Editorial standards
How ClearWorth builds and reviews its work
Last updated July 10, 2026.
ClearWorth publishes educational calculators and plain-English guides. The goal is to make assumptions and tradeoffs easier to understand without presenting an estimate as a guarantee or personalized recommendation.
Source standards
When a calculator depends on tax rules, contribution limits, consumer protections, or other official requirements, ClearWorth prefers primary sources such as the IRS, Social Security Administration, Consumer Financial Protection Bureau, state and local tax agencies, and Investor.gov. Secondary sources may provide context, but they should not silently override an official rule.
Calculator review
Calculator logic is kept deterministic where practical so the same inputs produce the same output. Material math changes should include regression tests, visible assumptions, realistic boundary checks, and a review of the plain-English interpretation. Results should identify important omissions instead of implying false precision.
Updates and dates
Pages that depend on changing limits, tax schedules, or public data should identify the relevant period or review date. A page date does not mean every external source will remain current indefinitely. Users should verify major decisions against the linked official source.

→ What to do
- A) Which primary sources does the ClearWorth editorial standards page name for calculators that rely on official requirements?
- B) Extend the ClearWorth editorial standards page with new text that starts after its final sentence.
The entries play no part in these tasks.

→ Excerpted records

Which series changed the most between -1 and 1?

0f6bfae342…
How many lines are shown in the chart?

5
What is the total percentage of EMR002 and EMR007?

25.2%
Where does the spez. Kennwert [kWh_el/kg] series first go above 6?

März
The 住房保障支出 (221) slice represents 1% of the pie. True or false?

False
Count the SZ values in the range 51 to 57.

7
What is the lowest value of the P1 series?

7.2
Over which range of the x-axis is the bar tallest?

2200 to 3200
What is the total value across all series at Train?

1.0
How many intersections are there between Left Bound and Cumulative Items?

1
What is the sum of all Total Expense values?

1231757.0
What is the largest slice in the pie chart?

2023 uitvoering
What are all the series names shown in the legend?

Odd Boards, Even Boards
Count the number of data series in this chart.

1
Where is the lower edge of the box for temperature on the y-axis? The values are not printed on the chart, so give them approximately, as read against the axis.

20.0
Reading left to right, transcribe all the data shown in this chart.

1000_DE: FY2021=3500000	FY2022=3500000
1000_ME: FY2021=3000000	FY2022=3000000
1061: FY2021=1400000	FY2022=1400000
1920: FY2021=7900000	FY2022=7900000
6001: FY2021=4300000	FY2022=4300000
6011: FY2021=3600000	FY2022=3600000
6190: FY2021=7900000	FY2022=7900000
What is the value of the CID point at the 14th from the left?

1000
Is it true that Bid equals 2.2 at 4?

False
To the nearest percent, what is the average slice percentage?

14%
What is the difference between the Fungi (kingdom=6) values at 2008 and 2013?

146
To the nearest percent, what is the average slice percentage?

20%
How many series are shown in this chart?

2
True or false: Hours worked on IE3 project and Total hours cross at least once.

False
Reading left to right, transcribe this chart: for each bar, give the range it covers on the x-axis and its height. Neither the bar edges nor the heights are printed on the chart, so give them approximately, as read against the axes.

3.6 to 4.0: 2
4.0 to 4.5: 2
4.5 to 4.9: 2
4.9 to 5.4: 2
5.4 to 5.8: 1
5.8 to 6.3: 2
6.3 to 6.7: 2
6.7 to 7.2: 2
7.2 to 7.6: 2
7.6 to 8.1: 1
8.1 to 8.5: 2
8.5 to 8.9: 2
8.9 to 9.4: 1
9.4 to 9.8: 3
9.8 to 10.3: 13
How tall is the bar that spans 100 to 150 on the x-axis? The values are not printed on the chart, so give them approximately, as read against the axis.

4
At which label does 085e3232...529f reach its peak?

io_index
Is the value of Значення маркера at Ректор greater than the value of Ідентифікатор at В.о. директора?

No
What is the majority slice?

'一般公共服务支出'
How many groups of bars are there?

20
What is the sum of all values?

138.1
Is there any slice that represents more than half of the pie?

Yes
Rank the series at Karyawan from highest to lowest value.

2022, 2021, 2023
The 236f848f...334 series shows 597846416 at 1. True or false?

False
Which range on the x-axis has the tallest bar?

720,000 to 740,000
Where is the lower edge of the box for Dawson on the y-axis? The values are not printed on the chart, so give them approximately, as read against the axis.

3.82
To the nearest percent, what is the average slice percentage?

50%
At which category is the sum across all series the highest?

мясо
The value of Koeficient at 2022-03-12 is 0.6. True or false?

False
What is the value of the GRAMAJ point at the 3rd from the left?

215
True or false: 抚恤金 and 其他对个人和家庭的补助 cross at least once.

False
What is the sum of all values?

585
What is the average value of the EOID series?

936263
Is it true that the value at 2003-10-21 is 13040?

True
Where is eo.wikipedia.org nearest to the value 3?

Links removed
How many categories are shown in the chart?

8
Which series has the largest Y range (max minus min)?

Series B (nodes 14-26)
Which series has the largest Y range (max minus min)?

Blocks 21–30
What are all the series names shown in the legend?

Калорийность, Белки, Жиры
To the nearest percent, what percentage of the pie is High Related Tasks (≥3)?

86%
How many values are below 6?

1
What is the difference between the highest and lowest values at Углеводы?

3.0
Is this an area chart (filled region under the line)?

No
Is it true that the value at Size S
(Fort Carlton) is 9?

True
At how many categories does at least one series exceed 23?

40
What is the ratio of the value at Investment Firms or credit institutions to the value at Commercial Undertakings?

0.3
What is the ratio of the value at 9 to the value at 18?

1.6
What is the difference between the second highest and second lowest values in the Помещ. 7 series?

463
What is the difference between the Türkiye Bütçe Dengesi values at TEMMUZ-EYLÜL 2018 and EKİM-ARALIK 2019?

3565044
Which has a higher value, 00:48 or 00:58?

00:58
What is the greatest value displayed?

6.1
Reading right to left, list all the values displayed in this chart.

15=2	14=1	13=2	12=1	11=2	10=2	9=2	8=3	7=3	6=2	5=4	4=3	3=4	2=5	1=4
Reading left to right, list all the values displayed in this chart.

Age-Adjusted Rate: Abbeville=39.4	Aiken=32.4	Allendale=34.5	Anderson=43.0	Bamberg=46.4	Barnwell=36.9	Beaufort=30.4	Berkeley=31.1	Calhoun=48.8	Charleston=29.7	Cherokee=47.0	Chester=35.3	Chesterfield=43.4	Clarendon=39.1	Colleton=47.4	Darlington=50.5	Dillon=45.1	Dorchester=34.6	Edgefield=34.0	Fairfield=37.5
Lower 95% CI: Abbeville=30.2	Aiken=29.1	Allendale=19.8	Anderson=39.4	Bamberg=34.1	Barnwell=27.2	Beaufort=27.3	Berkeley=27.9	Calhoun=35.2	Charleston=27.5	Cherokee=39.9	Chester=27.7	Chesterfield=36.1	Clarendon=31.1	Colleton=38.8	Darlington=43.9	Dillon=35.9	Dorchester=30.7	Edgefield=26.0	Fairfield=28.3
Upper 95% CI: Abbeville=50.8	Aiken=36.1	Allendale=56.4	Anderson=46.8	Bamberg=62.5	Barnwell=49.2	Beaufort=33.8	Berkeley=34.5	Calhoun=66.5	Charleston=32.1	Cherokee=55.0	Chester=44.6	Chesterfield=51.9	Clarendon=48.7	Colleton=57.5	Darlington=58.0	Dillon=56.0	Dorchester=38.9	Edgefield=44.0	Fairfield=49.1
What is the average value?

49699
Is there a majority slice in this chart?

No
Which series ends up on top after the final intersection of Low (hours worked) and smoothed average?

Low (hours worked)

→ Answers for the tasks
- A) The IRS, the Social Security Administration, the Consumer Financial Protection Bureau, state and local tax agencies, and Investor.gov.

- B)
Corrections
ClearWorth welcomes corrections to math, copy, source links, and assumptions. Send the page URL, inputs, observed result, and expected result to mohnish@clearworthmoney.com. Do not send sensitive financial documents or account information.
Editorial independence and monetization
Advertising, affiliate relationships, or sponsorships should be labeled and kept visually separate from navigation, calculator controls, and results. Compensation should not determine a calculator result or change the explanation of a financial concept. See the advertising and affiliate disclosure for more detail.
Scope and limitations
ClearWorth does not provide individualized financial, tax, legal, investment, insurance, mortgage, accounting, or employment advice. Educational estimates can omit details that matter to a real decision. Review the calculator methodology and financial disclaimer before relying on a result.